**Supplied passage**
== == ==
What Parents Need To Know About The New Autism Screening Guidelines
The United States Preventive Services Task Force, one of the United States’ most influential medical panels, just issued new guidelines arguing that there isn’t enough evidence to support screening all 18- to 30-month-olds for autism spectrum disorders.
The statement, published in JAMA on Tuesday, found plenty of evidence showing current autism screening tools can be very effective at detecting autism in toddler-age children, but ultimately concluded that when it comes to universal screening for children, the benefits simply don’t outweigh the potential harms — for now.
But when big medical groups make pronouncements about public health issues, it can be tough to make sense of the implications for you and your child, especially when the opinion is likely to stir up disagreement, as this one is.
Here, two experts help us make sense of what the new recommendation means for you:
1) As a parent of a young child, you cannot expect that your child’s primary doctor will automatically screen for ASD.
The role of the USPSTF is to analyze research on various types of preventive care and make broad recommendations for patients without obvious signs or symptoms. With regards to autism, the group found the potential harms of universal testing were pretty minimal, including misdiagnosis and the anxiety that it can cause. But on the flip side, the panel found there simply isn’t enough scientific evidence to indicate that universal screening definitely leads to more accurate diagnoses and better outcomes for children, explained Steven Meyers, a clinical psychologist and professor of psychology at Roosevelt University in Chicago.
All of which means that moms and dads cannot assume routine screening will be a part of their toddlers’ pediatrician visits.
“If parents have concerns about symptoms related to autism, they must share them with the doctor for appropriate follow-up,” said Meyers.
== == ==
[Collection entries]

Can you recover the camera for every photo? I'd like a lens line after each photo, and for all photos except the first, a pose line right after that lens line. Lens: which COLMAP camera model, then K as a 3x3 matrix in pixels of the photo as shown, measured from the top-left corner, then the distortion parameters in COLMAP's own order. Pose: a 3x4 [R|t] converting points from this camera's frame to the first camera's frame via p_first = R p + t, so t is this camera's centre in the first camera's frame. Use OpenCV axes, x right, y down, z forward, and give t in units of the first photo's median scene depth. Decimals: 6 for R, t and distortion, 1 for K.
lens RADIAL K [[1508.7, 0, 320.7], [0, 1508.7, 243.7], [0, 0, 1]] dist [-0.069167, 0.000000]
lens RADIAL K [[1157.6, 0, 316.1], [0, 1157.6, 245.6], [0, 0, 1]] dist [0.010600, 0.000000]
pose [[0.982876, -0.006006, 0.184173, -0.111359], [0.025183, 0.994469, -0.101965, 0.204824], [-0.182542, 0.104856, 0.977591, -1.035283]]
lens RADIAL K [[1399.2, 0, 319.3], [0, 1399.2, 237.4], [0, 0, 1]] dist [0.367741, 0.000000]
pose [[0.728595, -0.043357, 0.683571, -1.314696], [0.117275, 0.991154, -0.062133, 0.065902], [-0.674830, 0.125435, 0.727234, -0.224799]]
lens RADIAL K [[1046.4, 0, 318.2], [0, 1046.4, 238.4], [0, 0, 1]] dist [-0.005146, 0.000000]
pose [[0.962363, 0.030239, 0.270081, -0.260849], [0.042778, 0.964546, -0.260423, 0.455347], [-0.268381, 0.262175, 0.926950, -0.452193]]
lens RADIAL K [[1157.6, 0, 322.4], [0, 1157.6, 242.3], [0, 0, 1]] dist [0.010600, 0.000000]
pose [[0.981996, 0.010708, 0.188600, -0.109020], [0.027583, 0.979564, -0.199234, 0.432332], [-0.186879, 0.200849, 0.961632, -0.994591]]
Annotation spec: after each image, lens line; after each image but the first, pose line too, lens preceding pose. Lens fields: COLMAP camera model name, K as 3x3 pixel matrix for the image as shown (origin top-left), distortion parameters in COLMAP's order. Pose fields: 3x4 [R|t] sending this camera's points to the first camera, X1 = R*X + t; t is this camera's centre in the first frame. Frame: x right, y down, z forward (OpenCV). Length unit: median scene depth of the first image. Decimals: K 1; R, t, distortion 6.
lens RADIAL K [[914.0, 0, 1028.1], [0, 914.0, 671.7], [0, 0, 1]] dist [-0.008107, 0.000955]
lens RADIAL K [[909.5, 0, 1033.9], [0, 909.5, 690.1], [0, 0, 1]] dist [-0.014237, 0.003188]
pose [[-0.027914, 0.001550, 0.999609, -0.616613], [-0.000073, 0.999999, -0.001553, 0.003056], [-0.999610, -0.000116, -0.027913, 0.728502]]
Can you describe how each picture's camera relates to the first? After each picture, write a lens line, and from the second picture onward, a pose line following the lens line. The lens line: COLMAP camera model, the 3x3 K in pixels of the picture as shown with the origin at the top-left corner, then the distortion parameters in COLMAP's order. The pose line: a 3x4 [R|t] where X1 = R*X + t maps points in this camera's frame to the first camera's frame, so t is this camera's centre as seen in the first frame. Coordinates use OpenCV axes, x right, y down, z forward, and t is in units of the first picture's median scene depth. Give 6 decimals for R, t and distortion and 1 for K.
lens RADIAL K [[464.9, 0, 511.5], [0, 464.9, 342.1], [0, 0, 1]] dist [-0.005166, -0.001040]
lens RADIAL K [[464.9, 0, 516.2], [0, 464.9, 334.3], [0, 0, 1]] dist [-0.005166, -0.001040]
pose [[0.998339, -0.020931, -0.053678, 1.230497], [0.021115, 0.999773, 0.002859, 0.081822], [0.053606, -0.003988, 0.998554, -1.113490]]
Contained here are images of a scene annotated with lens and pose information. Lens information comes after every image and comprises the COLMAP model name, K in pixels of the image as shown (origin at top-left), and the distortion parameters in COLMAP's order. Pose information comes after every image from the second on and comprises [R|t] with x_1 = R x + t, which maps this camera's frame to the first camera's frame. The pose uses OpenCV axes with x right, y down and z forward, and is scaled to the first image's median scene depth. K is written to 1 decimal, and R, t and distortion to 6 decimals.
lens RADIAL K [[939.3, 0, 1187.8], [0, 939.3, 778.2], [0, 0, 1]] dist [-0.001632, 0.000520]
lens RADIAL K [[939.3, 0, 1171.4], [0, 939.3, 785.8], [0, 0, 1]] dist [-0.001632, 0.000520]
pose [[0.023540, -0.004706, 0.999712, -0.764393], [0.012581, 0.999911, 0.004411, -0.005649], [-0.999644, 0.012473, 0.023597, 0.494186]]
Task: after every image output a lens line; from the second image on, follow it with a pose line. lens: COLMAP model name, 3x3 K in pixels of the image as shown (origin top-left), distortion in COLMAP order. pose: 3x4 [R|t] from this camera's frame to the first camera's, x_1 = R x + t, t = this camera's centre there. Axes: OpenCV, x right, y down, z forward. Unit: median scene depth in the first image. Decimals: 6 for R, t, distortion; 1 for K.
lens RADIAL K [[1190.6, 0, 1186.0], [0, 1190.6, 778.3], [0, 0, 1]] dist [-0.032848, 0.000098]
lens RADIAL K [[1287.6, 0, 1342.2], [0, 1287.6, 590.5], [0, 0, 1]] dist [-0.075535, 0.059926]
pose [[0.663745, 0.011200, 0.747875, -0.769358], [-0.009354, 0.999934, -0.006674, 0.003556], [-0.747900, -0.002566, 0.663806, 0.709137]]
== == ==
**Action item**
From the article on the new autism screening guidelines, extract the passage from "The statement, published" to "this one is." word for word.

**Written answer**
The statement, published in JAMA on Tuesday, found plenty of evidence showing current autism screening tools can be very effective at detecting autism in toddler-age children, but ultimately concluded that when it comes to universal screening for children, the benefits simply don’t outweigh the potential harms — for now.
But when big medical groups make pronouncements about public health issues, it can be tough to make sense of the implications for you and your child, especially when the opinion is likely to stir up disagreement, as this one is.